The late Egyptian Sayyid Qutb, perhaps the last of the influential lay theorist in the jihadi movement, is the leading teacher of contemporary jihadis. The turning point in Qutb’s life was his 2-year stay in the United States in the late 1940s, during which he began his metamorphosis from admirer of America and the West to Jihadi revolutionary. Rejecting what he perceived moral decadence and materialism of Western societies, he joined the Muslim Brotherhood upon his return to Egypt, rose to the organizations ideologue, and eventually clashed with the government. Allegedly involved in a plot to assassinate Egyptian president Gamal Abdel Nasser, Qutb was imprisoned and tortured but eventually allowed to write. In his most influential work “Milestones,” a manifesto of revolutionary religopolitical Islam, Qutb declared that both Marxism and the West’s democracy and capitalism had failed, that the world was not only threatened by nuclear annihilation but by a loss of moral values. It was for Islam and Muslims to bring the world back on the right paths but only after their own self-purification. For Qutb, the world consists of two camps, (1) Islam and (2) jihiliyya, the part characterized by barbarism, decadence, and unbelief—a state that existed in the world before the Prophet Muhammad delivered his divine message. According to Qutb, the choice is between those two camps—between the good and the evil, God and Satan. Because more people, Muslims included, are on the side of jihiliyya, every Muslim must take up arms in this fight.

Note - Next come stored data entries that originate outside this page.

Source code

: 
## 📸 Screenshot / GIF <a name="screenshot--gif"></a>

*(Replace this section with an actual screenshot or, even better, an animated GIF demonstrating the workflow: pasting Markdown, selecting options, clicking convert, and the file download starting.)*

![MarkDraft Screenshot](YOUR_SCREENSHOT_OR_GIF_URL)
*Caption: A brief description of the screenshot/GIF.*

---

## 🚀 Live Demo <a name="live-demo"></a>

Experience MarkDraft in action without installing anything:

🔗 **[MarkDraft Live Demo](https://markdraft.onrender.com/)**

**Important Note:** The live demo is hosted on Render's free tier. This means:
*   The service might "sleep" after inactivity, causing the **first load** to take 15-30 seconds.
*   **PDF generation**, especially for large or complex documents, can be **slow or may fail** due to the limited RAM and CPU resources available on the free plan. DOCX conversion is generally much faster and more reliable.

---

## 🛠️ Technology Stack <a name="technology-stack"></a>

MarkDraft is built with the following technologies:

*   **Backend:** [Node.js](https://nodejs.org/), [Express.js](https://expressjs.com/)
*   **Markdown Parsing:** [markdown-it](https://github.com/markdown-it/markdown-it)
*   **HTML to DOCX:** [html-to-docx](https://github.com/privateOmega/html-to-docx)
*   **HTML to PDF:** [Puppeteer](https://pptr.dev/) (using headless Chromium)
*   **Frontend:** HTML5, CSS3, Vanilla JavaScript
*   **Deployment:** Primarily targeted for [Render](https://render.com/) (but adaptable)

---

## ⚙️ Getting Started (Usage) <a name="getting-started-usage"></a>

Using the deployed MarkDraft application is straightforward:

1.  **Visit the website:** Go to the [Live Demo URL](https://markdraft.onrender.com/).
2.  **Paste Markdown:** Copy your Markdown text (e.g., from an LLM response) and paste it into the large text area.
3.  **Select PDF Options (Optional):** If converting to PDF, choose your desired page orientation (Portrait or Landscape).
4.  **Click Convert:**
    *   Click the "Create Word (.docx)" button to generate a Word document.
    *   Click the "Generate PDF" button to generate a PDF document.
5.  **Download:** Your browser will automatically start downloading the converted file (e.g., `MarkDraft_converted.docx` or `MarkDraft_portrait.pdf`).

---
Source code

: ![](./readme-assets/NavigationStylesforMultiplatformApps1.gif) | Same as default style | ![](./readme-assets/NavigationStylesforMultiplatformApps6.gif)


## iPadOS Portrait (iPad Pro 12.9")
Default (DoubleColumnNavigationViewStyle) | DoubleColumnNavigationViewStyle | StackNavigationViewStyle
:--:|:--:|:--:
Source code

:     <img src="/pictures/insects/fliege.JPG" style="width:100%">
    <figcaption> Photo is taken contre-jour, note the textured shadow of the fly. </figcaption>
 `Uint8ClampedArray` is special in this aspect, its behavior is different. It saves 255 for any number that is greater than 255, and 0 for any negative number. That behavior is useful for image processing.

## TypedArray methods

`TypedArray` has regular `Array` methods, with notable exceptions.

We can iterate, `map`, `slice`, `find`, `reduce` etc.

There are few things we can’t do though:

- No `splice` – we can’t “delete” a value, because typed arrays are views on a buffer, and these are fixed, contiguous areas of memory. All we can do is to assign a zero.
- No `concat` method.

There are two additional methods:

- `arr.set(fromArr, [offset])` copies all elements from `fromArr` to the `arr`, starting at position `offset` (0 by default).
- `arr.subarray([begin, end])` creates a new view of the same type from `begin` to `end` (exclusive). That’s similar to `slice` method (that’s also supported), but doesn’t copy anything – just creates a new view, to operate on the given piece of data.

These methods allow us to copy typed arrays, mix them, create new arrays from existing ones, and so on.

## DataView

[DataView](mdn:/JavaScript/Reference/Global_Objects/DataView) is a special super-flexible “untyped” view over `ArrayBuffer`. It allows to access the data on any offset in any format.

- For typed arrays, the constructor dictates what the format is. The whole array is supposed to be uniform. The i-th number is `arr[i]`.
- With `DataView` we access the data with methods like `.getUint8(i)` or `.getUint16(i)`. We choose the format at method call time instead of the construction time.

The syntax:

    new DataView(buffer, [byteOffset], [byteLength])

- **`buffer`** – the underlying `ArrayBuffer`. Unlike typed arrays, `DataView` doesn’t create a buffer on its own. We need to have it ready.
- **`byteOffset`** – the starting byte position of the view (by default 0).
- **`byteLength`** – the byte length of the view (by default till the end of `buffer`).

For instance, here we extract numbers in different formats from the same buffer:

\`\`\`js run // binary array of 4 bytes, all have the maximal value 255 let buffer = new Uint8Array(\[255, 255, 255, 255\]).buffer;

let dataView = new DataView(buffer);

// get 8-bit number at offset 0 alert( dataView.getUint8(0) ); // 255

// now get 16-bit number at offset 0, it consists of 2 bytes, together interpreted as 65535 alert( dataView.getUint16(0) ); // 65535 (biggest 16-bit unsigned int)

Since these ideas are guiding today's Jjhadi movements—and what Qutb believed would be a vanguard, there is no reason to believe that anything would be achieved by negotiating with the Taliban (or, for that matter, with Al Qaeda). The Taliban was during its rule in Afghanistan and is now as insurgent force involved in both the jihad for self-purification (i.e., targeting infidel Afghans) and fighting the non-Muslim infidels (i.e., U.S. and other NATO military forces). The same is true for Al Qaeda in the same and in other regions.
P.S. If you have any doubt about the religopolitical purification that Taliban leaders and followers have in mind, read the following paragraph from a dispatch on the New York Times web site:
"The police in Kandahar have arrested 10 Taliban militants they said were involved in an attack earlier this month on a group of Afghan schoolgirls whose faces were doused with acid, officials in Kandahar said Tuesday. The officials said that the militants, who were Afghan citizens, had confessed to their involvement in the attack on the schoolgirls and their teachers on Nov. 12 and that a high-ranking member of the Taliban had paid the militants 100,000 Pakistani rupees for each of the girls they managed to burn."
Obviously, girls going to school is "decadent"enough for the Taliban to harm them.